* **What to do**
In two sentences, summarize the passage about Pleis's recording work from 1950 to 1955.

In June 1950, Pleis married Eve Young, and the March birth of their daughter Michelle was noted in an April 1951 Billboard. The Orchestra backed Eve on her single "Just for Tonight"/"Would I Love You?" In 1952, Pleis and orchestra worked with The Bell Sisters and continued working with Teresa Brewer. Pleis left London Records, and Eve signed a new contract with Coral Records, recording under her new name, Karen Chandler. Her debut for Coral, backed by Pleis' orchestra, was the song "Hold Me, Thrill Me, Kiss Me," and it became an enormous hit. Selling over a million copies, it peaked at No. 5 on the Billboard charts. In 1953, Pleis and orchestra backed her on her third Coral release, "I'd Love to Fall Asleep (And Wake Up in Your Arms)"/"Goodbye, Charlie, Goodbye".

===Decca Records===
In mid-1953 Pleis joined Decca Records under Milt Gabler. Pleis and Orchestra released "The Eighteenth Variation"/"Mr. Peepers" under the Decca label. The orchestra backed Karen Chandler again on "Why?"/"Flash From the Blue". 1954 saw the release of the orchestra's Decca singles, "Frenchman in St. Louis"/"Pagan in Paris", "Ah Ri Rung", and "For Always"/"Beyond the Blue Horizon", and the orchestra backed the Dinning Sisters on "Steel Guitar Rag", Eileen Barton on "And Then", and Teresa Brewer on her album A Bouquet of Hits.

1955 saw Pleis scheduled to be profiled in the April issue of The American Magazine. Pleis and His Orchestra began releasing singles of Disney film songs (also collected and released on the album Music from Disneyland), and also released "Lies"/"Hey There" and "Pauline"/"The Trouble With Harry", the title tune for Alfred Hitchcock's film, The Trouble with Harry.

* **Data records**
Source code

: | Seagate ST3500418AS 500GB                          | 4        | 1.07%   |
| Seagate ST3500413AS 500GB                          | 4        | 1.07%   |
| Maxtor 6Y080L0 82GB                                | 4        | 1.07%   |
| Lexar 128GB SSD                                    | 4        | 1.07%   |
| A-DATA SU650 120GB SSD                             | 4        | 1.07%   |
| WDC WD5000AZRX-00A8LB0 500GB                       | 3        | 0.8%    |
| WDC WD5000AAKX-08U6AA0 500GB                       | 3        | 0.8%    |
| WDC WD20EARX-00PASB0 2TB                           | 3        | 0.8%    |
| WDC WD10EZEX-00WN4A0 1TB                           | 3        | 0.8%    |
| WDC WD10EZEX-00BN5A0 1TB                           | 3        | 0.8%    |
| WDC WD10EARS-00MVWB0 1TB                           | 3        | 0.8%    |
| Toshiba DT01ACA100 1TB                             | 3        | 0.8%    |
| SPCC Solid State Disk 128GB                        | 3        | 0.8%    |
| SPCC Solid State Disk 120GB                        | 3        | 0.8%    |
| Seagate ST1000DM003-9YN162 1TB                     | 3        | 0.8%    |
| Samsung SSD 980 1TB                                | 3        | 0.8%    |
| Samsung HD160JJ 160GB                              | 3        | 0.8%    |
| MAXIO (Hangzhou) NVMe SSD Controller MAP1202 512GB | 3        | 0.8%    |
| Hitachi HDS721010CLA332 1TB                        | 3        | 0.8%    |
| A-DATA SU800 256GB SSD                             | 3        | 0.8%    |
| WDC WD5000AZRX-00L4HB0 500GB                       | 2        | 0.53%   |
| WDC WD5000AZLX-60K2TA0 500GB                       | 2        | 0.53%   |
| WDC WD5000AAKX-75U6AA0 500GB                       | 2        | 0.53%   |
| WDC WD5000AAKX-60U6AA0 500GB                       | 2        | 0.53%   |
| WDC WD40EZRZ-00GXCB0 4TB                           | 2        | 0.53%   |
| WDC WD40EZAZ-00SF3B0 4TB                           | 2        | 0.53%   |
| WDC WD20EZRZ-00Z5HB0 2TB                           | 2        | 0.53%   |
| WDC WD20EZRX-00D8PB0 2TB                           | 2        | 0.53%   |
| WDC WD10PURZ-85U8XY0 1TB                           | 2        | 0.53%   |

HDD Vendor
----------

* **Solution**
After marrying Eve Young in 1950, Pleis and the orchestra backed her on several records, including her Coral debut as Karen Chandler, "Hold Me, Thrill Me, Kiss Me," which sold over a million copies and peaked at No. 5 on the Billboard charts. In mid-1953 Pleis joined Decca Records, where the orchestra released its own singles and backed singers such as the Dinning Sisters, Eileen Barton, and Teresa Brewer, and in 1955 it began releasing Disney film songs along with the title tune for The Trouble with Harry.